**WHAT THE TASK ASKS**. Write out exactly the first lines of the listing, ending on the line that contains "Description".

======== DATA EXTRACT

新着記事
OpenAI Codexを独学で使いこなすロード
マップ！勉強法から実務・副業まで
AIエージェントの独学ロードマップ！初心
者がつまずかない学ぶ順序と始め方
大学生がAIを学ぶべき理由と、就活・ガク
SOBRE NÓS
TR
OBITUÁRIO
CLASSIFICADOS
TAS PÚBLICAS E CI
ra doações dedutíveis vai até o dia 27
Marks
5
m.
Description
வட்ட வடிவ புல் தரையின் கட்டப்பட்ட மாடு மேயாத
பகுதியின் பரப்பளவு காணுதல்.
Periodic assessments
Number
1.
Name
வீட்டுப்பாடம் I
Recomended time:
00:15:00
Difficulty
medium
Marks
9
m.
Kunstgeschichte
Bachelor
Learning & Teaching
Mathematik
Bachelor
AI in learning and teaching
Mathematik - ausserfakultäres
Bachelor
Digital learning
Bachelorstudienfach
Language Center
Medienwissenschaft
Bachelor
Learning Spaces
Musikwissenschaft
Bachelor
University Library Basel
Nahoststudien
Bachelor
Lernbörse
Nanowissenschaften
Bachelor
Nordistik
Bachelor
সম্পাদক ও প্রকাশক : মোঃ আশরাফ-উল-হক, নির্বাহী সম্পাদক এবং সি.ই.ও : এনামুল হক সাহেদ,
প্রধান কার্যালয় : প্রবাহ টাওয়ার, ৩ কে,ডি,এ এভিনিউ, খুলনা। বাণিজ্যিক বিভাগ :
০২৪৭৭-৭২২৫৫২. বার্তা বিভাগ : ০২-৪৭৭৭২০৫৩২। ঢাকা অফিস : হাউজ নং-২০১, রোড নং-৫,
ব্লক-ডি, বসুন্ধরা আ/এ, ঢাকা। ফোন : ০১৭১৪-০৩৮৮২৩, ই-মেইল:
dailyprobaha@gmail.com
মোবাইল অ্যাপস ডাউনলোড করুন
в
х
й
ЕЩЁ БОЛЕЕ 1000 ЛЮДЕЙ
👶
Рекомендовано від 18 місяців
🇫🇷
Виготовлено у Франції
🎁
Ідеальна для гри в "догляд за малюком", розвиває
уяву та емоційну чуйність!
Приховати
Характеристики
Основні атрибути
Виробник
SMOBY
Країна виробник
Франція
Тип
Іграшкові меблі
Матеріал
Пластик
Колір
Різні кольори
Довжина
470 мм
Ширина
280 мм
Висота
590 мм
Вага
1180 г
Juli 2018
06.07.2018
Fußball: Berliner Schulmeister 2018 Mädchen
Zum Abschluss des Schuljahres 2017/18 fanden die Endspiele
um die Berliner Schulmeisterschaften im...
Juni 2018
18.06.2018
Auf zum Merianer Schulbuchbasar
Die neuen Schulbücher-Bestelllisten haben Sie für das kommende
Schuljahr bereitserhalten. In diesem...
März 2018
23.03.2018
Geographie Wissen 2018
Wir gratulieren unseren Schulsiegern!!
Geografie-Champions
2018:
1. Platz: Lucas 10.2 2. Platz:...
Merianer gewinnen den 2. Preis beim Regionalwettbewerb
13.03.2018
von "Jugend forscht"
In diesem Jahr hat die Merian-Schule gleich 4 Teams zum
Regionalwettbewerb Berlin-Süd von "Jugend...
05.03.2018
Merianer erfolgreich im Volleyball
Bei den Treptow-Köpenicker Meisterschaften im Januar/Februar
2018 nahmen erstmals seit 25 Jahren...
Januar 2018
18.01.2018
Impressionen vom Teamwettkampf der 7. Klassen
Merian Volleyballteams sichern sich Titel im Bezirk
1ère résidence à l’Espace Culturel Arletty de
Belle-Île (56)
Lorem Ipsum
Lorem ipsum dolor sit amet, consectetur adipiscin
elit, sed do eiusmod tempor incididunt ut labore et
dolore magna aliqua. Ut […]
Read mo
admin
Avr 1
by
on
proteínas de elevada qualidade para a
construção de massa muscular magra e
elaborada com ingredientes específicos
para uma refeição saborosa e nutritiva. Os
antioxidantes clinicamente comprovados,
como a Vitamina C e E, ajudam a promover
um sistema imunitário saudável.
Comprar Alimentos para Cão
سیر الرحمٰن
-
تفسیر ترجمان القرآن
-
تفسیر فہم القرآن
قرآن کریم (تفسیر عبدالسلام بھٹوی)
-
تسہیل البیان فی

================

**ANSWER SECTION**.
新着記事
OpenAI Codexを独学で使いこなすロード
マップ！勉強法から実務・副業まで
AIエージェントの独学ロードマップ！初心
者がつまずかない学ぶ順序と始め方
大学生がAIを学ぶべき理由と、就活・ガク
SOBRE NÓS
TR
OBITUÁRIO
CLASSIFICADOS
TAS PÚBLICAS E CI
ra doações dedutíveis vai até o dia 27
Marks
5
m.
Description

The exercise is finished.